- _Given exercise_
Present every line of the records below as a Markdown table with the columns Row and Entry, numbering each line in Row and placing its full text in Entry. Omit blank lines.

- _Data supplied_
^^^^^^^^
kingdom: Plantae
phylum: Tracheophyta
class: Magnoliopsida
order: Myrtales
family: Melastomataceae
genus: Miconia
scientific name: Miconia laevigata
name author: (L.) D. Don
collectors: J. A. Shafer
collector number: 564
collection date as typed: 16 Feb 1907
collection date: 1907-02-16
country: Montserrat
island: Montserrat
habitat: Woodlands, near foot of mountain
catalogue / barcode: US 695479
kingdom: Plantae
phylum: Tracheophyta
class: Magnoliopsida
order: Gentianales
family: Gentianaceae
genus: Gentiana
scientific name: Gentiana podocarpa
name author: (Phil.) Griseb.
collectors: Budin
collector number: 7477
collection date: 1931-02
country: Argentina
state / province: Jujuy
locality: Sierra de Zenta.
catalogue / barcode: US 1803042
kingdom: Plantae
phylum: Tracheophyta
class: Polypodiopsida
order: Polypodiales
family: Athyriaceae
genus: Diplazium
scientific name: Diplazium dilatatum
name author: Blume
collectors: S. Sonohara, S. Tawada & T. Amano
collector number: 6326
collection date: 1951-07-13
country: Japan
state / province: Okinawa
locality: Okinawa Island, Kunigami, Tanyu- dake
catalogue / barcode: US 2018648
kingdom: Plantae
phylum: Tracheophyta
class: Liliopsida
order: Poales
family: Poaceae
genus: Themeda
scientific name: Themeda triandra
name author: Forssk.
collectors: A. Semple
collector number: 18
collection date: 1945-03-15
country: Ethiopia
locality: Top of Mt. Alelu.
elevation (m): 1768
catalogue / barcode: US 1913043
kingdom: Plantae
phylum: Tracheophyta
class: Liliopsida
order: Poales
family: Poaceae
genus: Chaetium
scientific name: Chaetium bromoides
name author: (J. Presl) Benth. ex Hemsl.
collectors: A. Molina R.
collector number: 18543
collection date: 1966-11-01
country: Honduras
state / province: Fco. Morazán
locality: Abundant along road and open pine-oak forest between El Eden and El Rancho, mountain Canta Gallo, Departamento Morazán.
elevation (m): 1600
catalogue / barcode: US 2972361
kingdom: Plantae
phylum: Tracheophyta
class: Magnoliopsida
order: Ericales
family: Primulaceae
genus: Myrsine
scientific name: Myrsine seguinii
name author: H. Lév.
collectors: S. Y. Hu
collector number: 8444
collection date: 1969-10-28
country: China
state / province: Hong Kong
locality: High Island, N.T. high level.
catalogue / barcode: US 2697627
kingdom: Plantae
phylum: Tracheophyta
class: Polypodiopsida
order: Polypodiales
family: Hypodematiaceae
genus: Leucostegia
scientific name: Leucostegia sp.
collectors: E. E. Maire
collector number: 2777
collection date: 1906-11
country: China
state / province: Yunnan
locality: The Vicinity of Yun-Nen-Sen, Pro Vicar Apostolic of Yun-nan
^^^^^^^^
- _Answer below_
| Row | Entry |
|---|---|
| 1 | kingdom: Plantae |
| 2 | phylum: Tracheophyta |
| 3 | class: Magnoliopsida |
| 4 | order: Myrtales |
| 5 | family: Melastomataceae |
| 6 | genus: Miconia |
| 7 | scientific name: Miconia laevigata |
| 8 | name author: (L.) D. Don |
| 9 | collectors: J. A. Shafer |
| 10 | collector number: 564 |
| 11 | collection date as typed: 16 Feb 1907 |
| 12 | collection date: 1907-02-16 |
| 13 | country: Montserrat |
| 14 | island: Montserrat |
| 15 | habitat: Woodlands, near foot of mountain |
| 16 | catalogue / barcode: US 695479 |
| 17 | kingdom: Plantae |
| 18 | phylum: Tracheophyta |
| 19 | class: Magnoliopsida |
| 20 | order: Gentianales |
| 21 | family: Gentianaceae |
| 22 | genus: Gentiana |
| 23 | scientific name: Gentiana podocarpa |
| 24 | name author: (Phil.) Griseb. |
| 25 | collectors: Budin |
| 26 | collector number: 7477 |
| 27 | collection date: 1931-02 |
| 28 | country: Argentina |
| 29 | state / province: Jujuy |
| 30 | locality: Sierra de Zenta. |
| 31 | catalogue / barcode: US 1803042 |
| 32 | kingdom: Plantae |
| 33 | phylum: Tracheophyta |
| 34 | class: Polypodiopsida |
| 35 | order: Polypodiales |
| 36 | family: Athyriaceae |
| 37 | genus: Diplazium |
| 38 | scientific name: Diplazium dilatatum |
| 39 | name author: Blume |
| 40 | collectors: S. Sonohara, S. Tawada & T. Amano |
| 41 | collector number: 6326 |
| 42 | collection date: 1951-07-13 |
| 43 | country: Japan |
| 44 | state / province: Okinawa |
| 45 | locality: Okinawa Island, Kunigami, Tanyu- dake |
| 46 | catalogue / barcode: US 2018648 |
| 47 | kingdom: Plantae |
| 48 | phylum: Tracheophyta |
| 49 | class: Liliopsida |
| 50 | order: Poales |
| 51 | family: Poaceae |
| 52 | genus: Themeda |
| 53 | scientific name: Themeda triandra |
| 54 | name author: Forssk. |
| 55 | collectors: A. Semple |
| 56 | collector number: 18 |
| 57 | collection date: 1945-03-15 |
| 58 | country: Ethiopia |
| 59 | locality: Top of Mt. Alelu. |
| 60 | elevation (m): 1768 |
| 61 | catalogue / barcode: US 1913043 |
| 62 | kingdom: Plantae |
| 63 | phylum: Tracheophyta |
| 64 | class: Liliopsida |
| 65 | order: Poales |
| 66 | family: Poaceae |
| 67 | genus: Chaetium |
| 68 | scientific name: Chaetium bromoides |
| 69 | name author: (J. Presl) Benth. ex Hemsl. |
| 70 | collectors: A. Molina R. |
| 71 | collector number: 18543 |
| 72 | collection date: 1966-11-01 |
| 73 | country: Honduras |
| 74 | state / province: Fco. Morazán |
| 75 | locality: Abundant along road and open pine-oak forest between El Eden and El Rancho, mountain Canta Gallo, Departamento Morazán. |
| 76 | elevation (m): 1600 |
| 77 | catalogue / barcode: US 2972361 |
| 78 | kingdom: Plantae |
| 79 | phylum: Tracheophyta |
| 80 | class: Magnoliopsida |
| 81 | order: Ericales |
| 82 | family: Primulaceae |
| 83 | genus: Myrsine |
| 84 | scientific name: Myrsine seguinii |
| 85 | name author: H. Lév. |
| 86 | collectors: S. Y. Hu |
| 87 | collector number: 8444 |
| 88 | collection date: 1969-10-28 |
| 89 | country: China |
| 90 | state / province: Hong Kong |
| 91 | locality: High Island, N.T. high level. |
| 92 | catalogue / barcode: US 2697627 |
| 93 | kingdom: Plantae |
| 94 | phylum: Tracheophyta |
| 95 | class: Polypodiopsida |
| 96 | order: Polypodiales |
| 97 | family: Hypodematiaceae |
| 98 | genus: Leucostegia |
| 99 | scientific name: Leucostegia sp. |
| 100 | collectors: E. E. Maire |
| 101 | collector number: 2777 |
| 102 | collection date: 1906-11 |
| 103 | country: China |
| 104 | state / province: Yunnan |
| 105 | locality: The Vicinity of Yun-Nen-Sen, Pro Vicar Apostolic of Yun-nan |